═══ Provided records ═══

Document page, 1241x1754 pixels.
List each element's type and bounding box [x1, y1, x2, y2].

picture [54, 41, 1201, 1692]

═══
═══ Provided records ═══

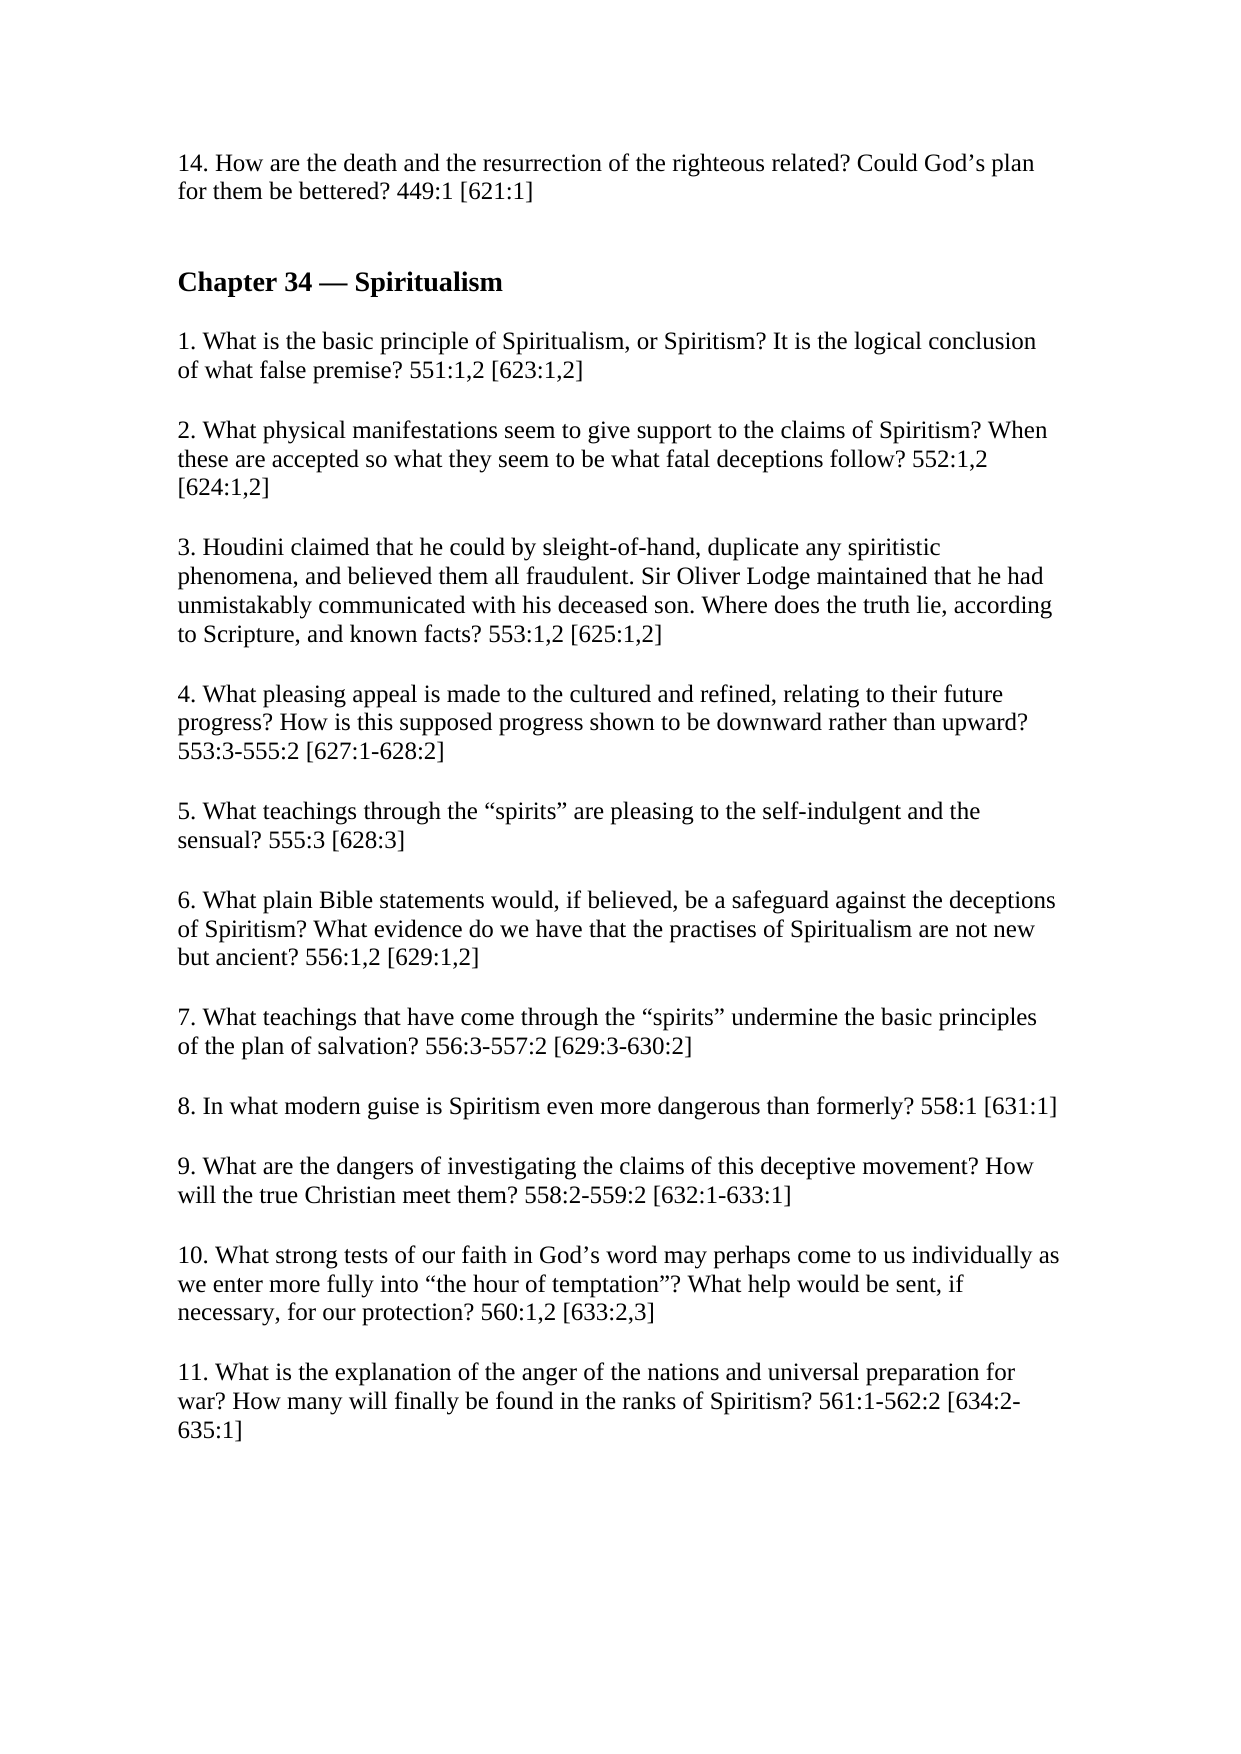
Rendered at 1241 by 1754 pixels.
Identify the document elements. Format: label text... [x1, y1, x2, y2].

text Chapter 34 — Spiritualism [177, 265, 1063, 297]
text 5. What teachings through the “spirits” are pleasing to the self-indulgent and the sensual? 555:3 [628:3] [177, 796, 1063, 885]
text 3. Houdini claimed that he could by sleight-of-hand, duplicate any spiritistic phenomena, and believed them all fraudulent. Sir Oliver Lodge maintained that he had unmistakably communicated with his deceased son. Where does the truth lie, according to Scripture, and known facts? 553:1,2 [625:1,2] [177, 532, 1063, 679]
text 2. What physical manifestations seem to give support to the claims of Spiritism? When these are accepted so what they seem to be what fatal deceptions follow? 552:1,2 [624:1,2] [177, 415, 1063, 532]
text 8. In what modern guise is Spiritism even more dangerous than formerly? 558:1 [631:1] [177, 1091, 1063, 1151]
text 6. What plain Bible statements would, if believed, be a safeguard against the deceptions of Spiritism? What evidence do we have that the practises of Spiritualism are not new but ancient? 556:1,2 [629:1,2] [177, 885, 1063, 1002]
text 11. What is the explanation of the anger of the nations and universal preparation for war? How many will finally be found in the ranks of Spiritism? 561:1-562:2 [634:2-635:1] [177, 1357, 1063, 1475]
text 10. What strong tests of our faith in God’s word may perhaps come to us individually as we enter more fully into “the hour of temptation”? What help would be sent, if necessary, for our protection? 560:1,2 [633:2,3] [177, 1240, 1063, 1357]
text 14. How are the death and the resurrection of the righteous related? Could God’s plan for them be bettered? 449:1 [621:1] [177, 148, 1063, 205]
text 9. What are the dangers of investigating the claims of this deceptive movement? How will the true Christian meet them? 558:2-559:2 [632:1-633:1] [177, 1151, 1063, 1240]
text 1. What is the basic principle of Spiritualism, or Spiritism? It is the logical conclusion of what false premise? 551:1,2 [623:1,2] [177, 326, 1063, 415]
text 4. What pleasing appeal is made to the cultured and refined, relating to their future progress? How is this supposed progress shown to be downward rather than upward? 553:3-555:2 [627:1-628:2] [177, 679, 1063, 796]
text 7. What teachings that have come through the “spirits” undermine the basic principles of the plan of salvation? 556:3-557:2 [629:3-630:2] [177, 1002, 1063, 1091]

═══

▶ Problem description
Give only the number of lines in the entries above that hold the string "pixels".

▶ Result for this exercise
2